10. Legacy and Long-Term Impact
The significance of Olympic Ice Hockey 2026 extends beyond the tournament itself, shaping hockey's future, international competition's trajectory, and the relationship between professional leagues and Olympic participation. The decisions made and precedents set will influence the sport for generations.
Setting the Standard
A successful 2026 Olympic tournament featuring NHL players establishes expectations for future Olympics. If the competition produces memorable games, dramatic moments, and satisfies all stakeholders, the model becomes sustainable for decades.
Conversely, if significant problems emerge—major injuries to star players, competitive imbalances, or financial disputes—the foundation for future NHL Olympic participation could erode. The 2026 tournament serves as a test case demonstrating whether the compromises required for NHL participation prove worthwhile for all parties.
The youth development impact cannot be overstated. Young players worldwide watch Olympics with dreams of representing their countries. When they see Connor McDavid and Auston Matthews competing for Olympic glory, they understand that hockey excellence can lead to that stage, inspiring dedication to skill development and team success.
Growing the Game Globally
Olympic exposure introduces hockey to audiences in non-traditional markets, particularly when host nations in southern Europe showcase the sport. Italy hosting the games provides opportunities to expand hockey's footprint in a country where winter sports exist but hockey remains secondary to skiing.
The global television audience for Olympics far exceeds regular season NHL viewership, exposing millions to high-quality hockey who might never otherwise watch the sport. These casual viewers can become fans if the product delivers exciting, accessible entertainment that showcases hockey's unique attributes.
International ice hockey federations use Olympic success to advocate for increased funding and development resources in their home countries. Medal performances, particularly from smaller nations, generate media coverage and public interest that can transform hockey's status within a country's sporting hierarchy.

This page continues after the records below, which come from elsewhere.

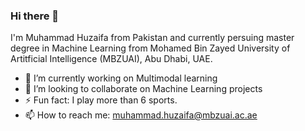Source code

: ### Hi there 👋

I'm Muhammad Huzaifa from Pakistan and currently persuing master degree in Machine Learning from Mohamed Bin Zayed University of Artitficial Intelligence (MBZUAI), Abu Dhabi, UAE.

- 🔭 I’m currently working on Multimodal learning
- 👯 I’m looking to collaborate on Machine Learning projects
- ⚡ Fun fact: I play more than 6 sports.
- 📫 How to reach me: muhammad.huzaifa@mbzuai.ac.ae
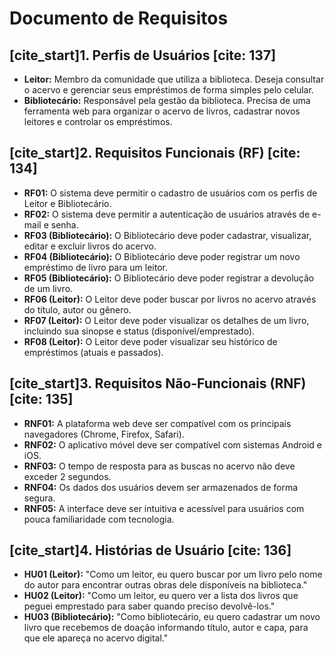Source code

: # Documento de Requisitos

## [cite_start]1. Perfis de Usuários [cite: 137]

* **Leitor:** Membro da comunidade que utiliza a biblioteca. Deseja consultar o acervo e gerenciar seus empréstimos de forma simples pelo celular.
* **Bibliotecário:** Responsável pela gestão da biblioteca. Precisa de uma ferramenta web para organizar o acervo de livros, cadastrar novos leitores e controlar os empréstimos.

## [cite_start]2. Requisitos Funcionais (RF) [cite: 134]

* **RF01:** O sistema deve permitir o cadastro de usuários com os perfis de Leitor e Bibliotecário.
* **RF02:** O sistema deve permitir a autenticação de usuários através de e-mail e senha.
* **RF03 (Bibliotecário):** O Bibliotecário deve poder cadastrar, visualizar, editar e excluir livros do acervo.
* **RF04 (Bibliotecário):** O Bibliotecário deve poder registrar um novo empréstimo de livro para um leitor.
* **RF05 (Bibliotecário):** O Bibliotecário deve poder registrar a devolução de um livro.
* **RF06 (Leitor):** O Leitor deve poder buscar por livros no acervo através do título, autor ou gênero.
* **RF07 (Leitor):** O Leitor deve poder visualizar os detalhes de um livro, incluindo sua sinopse e status (disponível/emprestado).
* **RF08 (Leitor):** O Leitor deve poder visualizar seu histórico de empréstimos (atuais e passados).

## [cite_start]3. Requisitos Não-Funcionais (RNF) [cite: 135]

* **RNF01:** A plataforma web deve ser compatível com os principais navegadores (Chrome, Firefox, Safari).
* **RNF02:** O aplicativo móvel deve ser compatível com sistemas Android e iOS.
* **RNF03:** O tempo de resposta para as buscas no acervo não deve exceder 2 segundos.
* **RNF04:** Os dados dos usuários devem ser armazenados de forma segura.
* **RNF05:** A interface deve ser intuitiva e acessível para usuários com pouca familiaridade com tecnologia.

## [cite_start]4. Histórias de Usuário [cite: 136]

* **HU01 (Leitor):** "Como um leitor, eu quero buscar por um livro pelo nome do autor para encontrar outras obras dele disponíveis na biblioteca."
* **HU02 (Leitor):** "Como um leitor, eu quero ver a lista dos livros que peguei emprestado para saber quando preciso devolvê-los."
* **HU03 (Bibliotecário):** "Como bibliotecário, eu quero cadastrar um novo livro que recebemos de doação informando título, autor e capa, para que ele apareça no acervo digital."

The Professional-Olympic Balance
Hockey's solution to the professional-Olympic participation challenge could serve as a model for other sports navigating similar tensions. Basketball, baseball, and other sports face comparable issues balancing league interests with Olympic participation.

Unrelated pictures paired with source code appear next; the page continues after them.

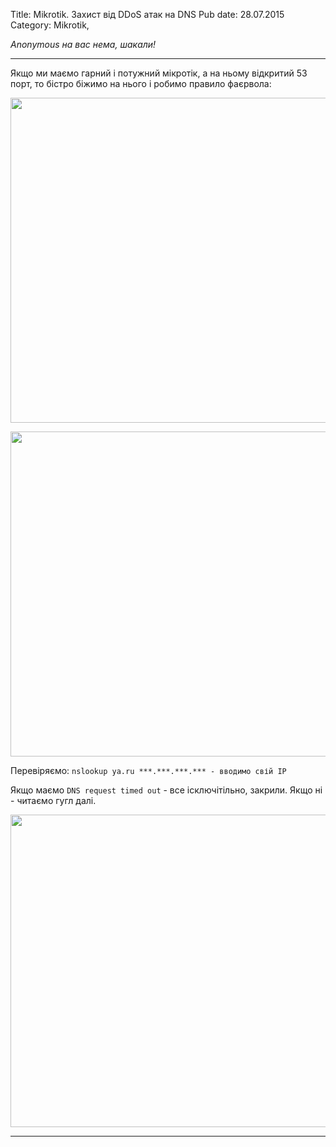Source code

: Title: Mikrotik. Захист від DDoS атак на DNS
Pub date: 28.07.2015
Category: Mikrotik, 

_Anonymous на вас нема, шакали!_

-----

Якщо ми маємо гарний і потужний мікротік, а на ньому відкритий 53 порт, то бістро біжимо на нього і робимо правило фаєрвола:

<a href="https://zaychik.info/wp-content/uploads/mikrotik_close_port_53_main1.png"><img class="aligncenter wp-image-924 size-full" src="https://zaychik.info/wp-content/uploads/mikrotik_close_port_53_main1.png" alt="" width="855" height="520" /></a>

<a href="https://zaychik.info/wp-content/uploads/mikrotik_close_port_53_action1.png"><img class="aligncenter wp-image-923 size-full" src="https://zaychik.info/wp-content/uploads/mikrotik_close_port_53_action1.png" alt="" width="858" height="520" /></a>

Перевіряємо:
`nslookup ya.ru ***.***.***.*** - вводимо свій IP`

Якщо маємо `DNS request timed out` - все ісключітільно, закрили. Якщо ні - читаємо гугл далі.

<a href="https://zaychik.info/wp-content/uploads/profit.jpeg"><img class="aligncenter wp-image-919 size-full" src="https://zaychik.info/wp-content/uploads/profit.jpeg" alt="" width="800" height="500" /></a>

-----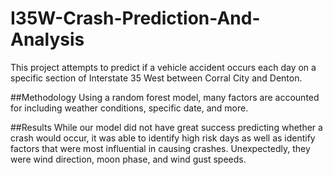 # I35W-Crash-Prediction-And-Analysis

This project attempts to predict if a vehicle accident occurs each day on a specific section of Interstate 35 West between Corral City and Denton.

##Methodology
Using a random forest model, many factors are accounted for including weather conditions, specific date, and more.

##Results
While our model did not have great success predicting whether a crash would occur, it was able to identify high risk days as well as identify factors that were most influential in causing crashes. Unexpectedly, they were wind direction, moon phase, and wind gust speeds. 

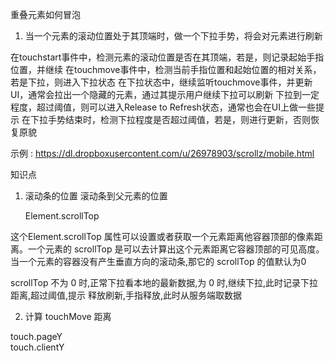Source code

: 重叠元素如何冒泡

1. 当一个元素的滚动位置处于其顶端时，做一个下拉手势，将会对元素进行刷新


在touchstart事件中，检测元素的滚动位置是否在其顶端，若是，则记录起始手指位置，并继续
在touchmove事件中，检测当前手指位置和起始位置的相对关系，若是下拉，则进入下拉状态
在下拉状态中，继续监听touchmove事件，并更新UI，通常会拉出一个隐藏的元素，通过其提示用户继续下拉可以刷新
下拉到一定程度，超过阈值，则可以进入Release to Refresh状态，通常也会在UI上做一些提示
在下拉手势结束时，检测下拉程度是否超过阈值，若是，则进行更新，否则恢复原貌


示例 : https://dl.dropboxusercontent.com/u/26978903/scrollz/mobile.html


知识点
1. 滚动条的位置 滚动条到父元素的位置

    Element.scrollTop 

这个Element.scrollTop 属性可以设置或者获取一个元素距离他容器顶部的像素距离。一个元素的 scrollTop 
是可以去计算出这个元素距离它容器顶部的可见高度。
当一个元素的容器没有产生垂直方向的滚动条,那它的 scrollTop 的值默认为0


scrollTop 不为 0 时,正常下拉看本地的最新数据,为 0 时,继续下拉,此时记录下拉距离,超过阈值,提示 释放刷新,手指释放,此时从服务端取数据

2. 计算 touchMove 距离

touch.pageY  
touch.clientY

The collaborative approach that enabled NHL Olympic participation, requiring compromises from leagues, players associations, Olympic committees, and international federations, demonstrates that stakeholders can find common ground when all parties negotiate in good faith. This model could inform future discussions in other sports contexts.
Conclusion
Olympic Ice Hockey 2026 represents more than just another international tournament. It marks the triumphant return of the world's best players to the sport's grandest stage after an eight-year absence that disappointed fans and players alike. The Milano Cortina Winter Olympics will showcase hockey at its absolute finest, with national pride, individual excellence, and team competition combining in ways only the Olympics can produce.

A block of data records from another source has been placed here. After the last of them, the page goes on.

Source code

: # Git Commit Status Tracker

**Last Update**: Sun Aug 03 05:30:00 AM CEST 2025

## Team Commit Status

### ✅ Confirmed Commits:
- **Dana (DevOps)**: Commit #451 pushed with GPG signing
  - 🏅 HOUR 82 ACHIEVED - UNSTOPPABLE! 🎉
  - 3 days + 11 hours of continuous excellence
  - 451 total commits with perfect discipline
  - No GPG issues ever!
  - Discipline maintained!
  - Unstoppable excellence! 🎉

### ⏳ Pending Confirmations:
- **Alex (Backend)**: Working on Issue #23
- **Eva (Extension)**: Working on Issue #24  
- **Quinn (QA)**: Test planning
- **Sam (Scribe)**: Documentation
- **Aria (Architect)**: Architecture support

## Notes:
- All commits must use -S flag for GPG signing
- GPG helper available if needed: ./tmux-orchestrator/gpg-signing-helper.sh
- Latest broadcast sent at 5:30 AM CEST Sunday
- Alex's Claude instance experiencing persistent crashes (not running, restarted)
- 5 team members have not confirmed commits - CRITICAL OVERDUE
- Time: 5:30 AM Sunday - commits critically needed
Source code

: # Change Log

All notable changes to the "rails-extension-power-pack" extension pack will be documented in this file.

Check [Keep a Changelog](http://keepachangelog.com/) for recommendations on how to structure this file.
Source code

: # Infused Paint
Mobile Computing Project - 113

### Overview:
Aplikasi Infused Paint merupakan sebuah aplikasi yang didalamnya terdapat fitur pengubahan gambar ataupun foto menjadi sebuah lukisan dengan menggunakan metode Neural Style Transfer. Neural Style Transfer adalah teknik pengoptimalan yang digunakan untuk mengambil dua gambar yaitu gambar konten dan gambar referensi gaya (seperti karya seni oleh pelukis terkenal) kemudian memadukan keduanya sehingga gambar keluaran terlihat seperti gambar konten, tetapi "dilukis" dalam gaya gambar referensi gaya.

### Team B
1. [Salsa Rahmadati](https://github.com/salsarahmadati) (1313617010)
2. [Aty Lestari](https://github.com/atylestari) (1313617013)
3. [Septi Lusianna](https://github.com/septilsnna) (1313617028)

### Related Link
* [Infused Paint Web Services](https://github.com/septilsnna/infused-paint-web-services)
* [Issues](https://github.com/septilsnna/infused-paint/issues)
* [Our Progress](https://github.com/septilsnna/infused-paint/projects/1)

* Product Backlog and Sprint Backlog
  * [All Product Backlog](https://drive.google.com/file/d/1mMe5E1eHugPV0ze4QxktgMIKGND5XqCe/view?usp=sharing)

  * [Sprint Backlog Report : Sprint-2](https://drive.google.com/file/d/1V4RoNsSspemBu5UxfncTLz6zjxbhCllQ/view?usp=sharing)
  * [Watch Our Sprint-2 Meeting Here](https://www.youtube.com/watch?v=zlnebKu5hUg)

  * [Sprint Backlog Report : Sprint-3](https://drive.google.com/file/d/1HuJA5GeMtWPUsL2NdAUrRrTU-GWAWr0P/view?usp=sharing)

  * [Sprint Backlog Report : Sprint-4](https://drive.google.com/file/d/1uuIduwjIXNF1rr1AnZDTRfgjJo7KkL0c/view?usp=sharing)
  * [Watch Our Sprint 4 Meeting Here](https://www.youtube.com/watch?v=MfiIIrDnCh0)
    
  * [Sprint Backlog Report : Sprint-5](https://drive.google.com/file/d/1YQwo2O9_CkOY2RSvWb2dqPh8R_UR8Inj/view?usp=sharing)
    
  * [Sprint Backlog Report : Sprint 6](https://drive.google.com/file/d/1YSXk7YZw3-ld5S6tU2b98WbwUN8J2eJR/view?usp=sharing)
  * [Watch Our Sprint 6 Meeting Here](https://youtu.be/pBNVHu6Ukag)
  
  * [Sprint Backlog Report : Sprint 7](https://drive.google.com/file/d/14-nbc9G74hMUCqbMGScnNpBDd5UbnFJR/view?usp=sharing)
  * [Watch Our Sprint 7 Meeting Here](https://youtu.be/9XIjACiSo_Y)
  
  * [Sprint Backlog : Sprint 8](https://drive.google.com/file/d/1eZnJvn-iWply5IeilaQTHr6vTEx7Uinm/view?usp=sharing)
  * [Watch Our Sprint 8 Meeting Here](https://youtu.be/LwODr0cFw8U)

The tournament will feature unforgettable moments, dramatic upsets, and performances that define careers and capture imaginations. Whether it's a veteran superstar finally claiming elusive Olympic gold, a young phenom announcing his arrival on the international stage, or an underdog nation shocking the hockey world with an improbable run, Olympic Ice Hockey 2026 will create memories that last lifetimes.
For players, coaches, and fans, this represents the Olympic hockey experience they have missed desperately. The return of NHL players transforms the competitive landscape, ensuring that the champions truly represent the best hockey nation in the world at that moment. The stakes, the pressure, and the glory all amplify when the world's elite players compete wearing their national colors.